Best National Printing Distributor
For a couple years there, people shared their most personal problems with a complete stranger: Sugar, the anonymous advice columnist on online magazine the Rumpus (therumpus.net). But in February, Sugar revealed herself as none of than Cheryl Strayed, the Portland-based author of 2006 novel Torch, new memoir Wild, and an upcoming collection of Sugar columns, Tiny Beautiful Things. "It started to become one of those secrets that wasn't so secret anymore," Strayed says. Why? Because part of what makes Sugar so lovable is the heart-wrenching stories she shares from her own experiences—which obviously originate from the same life Strayed writes about, too. But don't fear: Little else has changed. The column is still as kind and foul-mouthed as ever, and Strayed assures us she won't shy away from the intimate biographical details. "I've never felt more connected to so many strangers in my life," she says. Now, there's just one less stranger in the equation. EMILEE BOOHER.
Best Public Art Trend
It felt insidious, at first: Repurposed Realtor-brochure boxes and DIY display cases popped up in a handful of well-appointed front yards throughout Northeast and Southeast neighborhoods. Each displayed printed verses of (mainly published) poetry on regular rotation. It all seemed evidence of a half-assed campaign by homeowners looking to endear themselves to the younger, increasingly rental, neighborhoods that surrounded them. Or was it simply an earnest way to display a love of the written word? The movement has a more official title as Portland Poetry Posts, a community effort whose website (poetrybox.info) features a comprehensive map of participating homes, though there is also at least one enterprising local business that will set you up with your own HOA-compliant roadside art box (for $100-plus). So a tour of participating homes might give way to an agonizing struggle about the role of commerce in art—though isn't that the spirit of poetry, after all? SAUNDRA SORENSON.
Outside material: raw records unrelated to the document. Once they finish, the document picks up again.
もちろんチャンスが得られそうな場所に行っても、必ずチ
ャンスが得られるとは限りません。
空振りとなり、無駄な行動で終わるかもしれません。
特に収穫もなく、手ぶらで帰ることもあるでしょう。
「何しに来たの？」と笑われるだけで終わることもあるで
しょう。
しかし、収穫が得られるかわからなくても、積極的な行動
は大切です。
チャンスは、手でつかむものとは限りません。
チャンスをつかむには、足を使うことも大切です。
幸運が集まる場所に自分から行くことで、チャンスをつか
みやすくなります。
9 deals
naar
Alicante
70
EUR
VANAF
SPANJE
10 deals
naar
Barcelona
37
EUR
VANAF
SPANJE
Best Historic Historical Marker
Best Place to Set Kids Loose
The passage to Wallace Books' (7241 SE Milwaukie Ave.) inner cave for children's begins at the front door of what was once someone's home. Move through the living room, then the kitchen (is that a sink under all those books?) and out to what was the garage. Step down, way down, as if descending into a cave, and wander in the deep recesses of high shelves. Here, Julie Wallace, purveyor of one of the last great neighborhood bookstores, has created a child's hideaway, a clubhouse, a den of wonder for kids' books. For parents, it's a moment of relief: Unlike other stores, where a child might wander off when you get engrossed in that poet you should have read years ago, there's nowhere for the kids to go. Their room is the end of the line: They are safe, contained, and probably seeking treasure in the drifts of books Wallace has waiting for them. The sagging shelves and the teetering titles—there are more books crammed into this store than you would think possible—lend an air of suspense, as if a volume yet undiscovered might tumble into their laps, begging for its secrets to be revealed. Watch for the modest sign and screaming yellow paint. BRENT WALTH.
Best Art Imitating Life Imitating Art
It all started, as things in Portland so often do these days, with a Kickstarter project. In November 2011, artist and writer Sean Joseph Partick Carney was looking for $2,000 to help his label Social Malpractice Publishing release a book called Fucking James Franco, "a collection of erotic fiction that describes hypothetical sexual encounters with the greatest American actor, writer, and visual artist of all time."
"It kind of came out of hearing that phrase muttered—"Fucking James Franco!"—in a disparaging capacity by a lot of different artists I know," says Carney of the dilettante actor. "At a certain point, I started thinking, 'What about fucking James Franco?'"
He approached artist friends from across the country to contribute, and set up the Kickstarter page to fund a short run. With such a provocative title, the Internet caught on quickly, with sites like the Onion's A.V. Club, Gawker and Gothamist all writing about it—though most assumed it was ironic fan fiction rather than real art.
Nevertheless, the project was a success. The book sold out of all 500 copies. Carney moved on to other things.
Then in April this year, Franco slammed the book in an interview with The Hollywood Reporter. Later that month, the actor tweeted, without comment, a video of him screen-printing the cover of the book over and over while sniggering. "I watched that in disbelief, laughing, not having any idea what he's doing," says Carney. "As a joke, I made screen prints of those screen prints he made."
"I'm simultaneously flattered, but a bit confused, because I don't know the intention," says Carney. "But that's part of the reason I like art."
Despite all the renewed interest, he says, there will be no more copies of Fucking James Franco printed.
"I like that it's not for sale, you can't get it," he says. "It was an edition, an art object, and that's it." RUTH BROWN.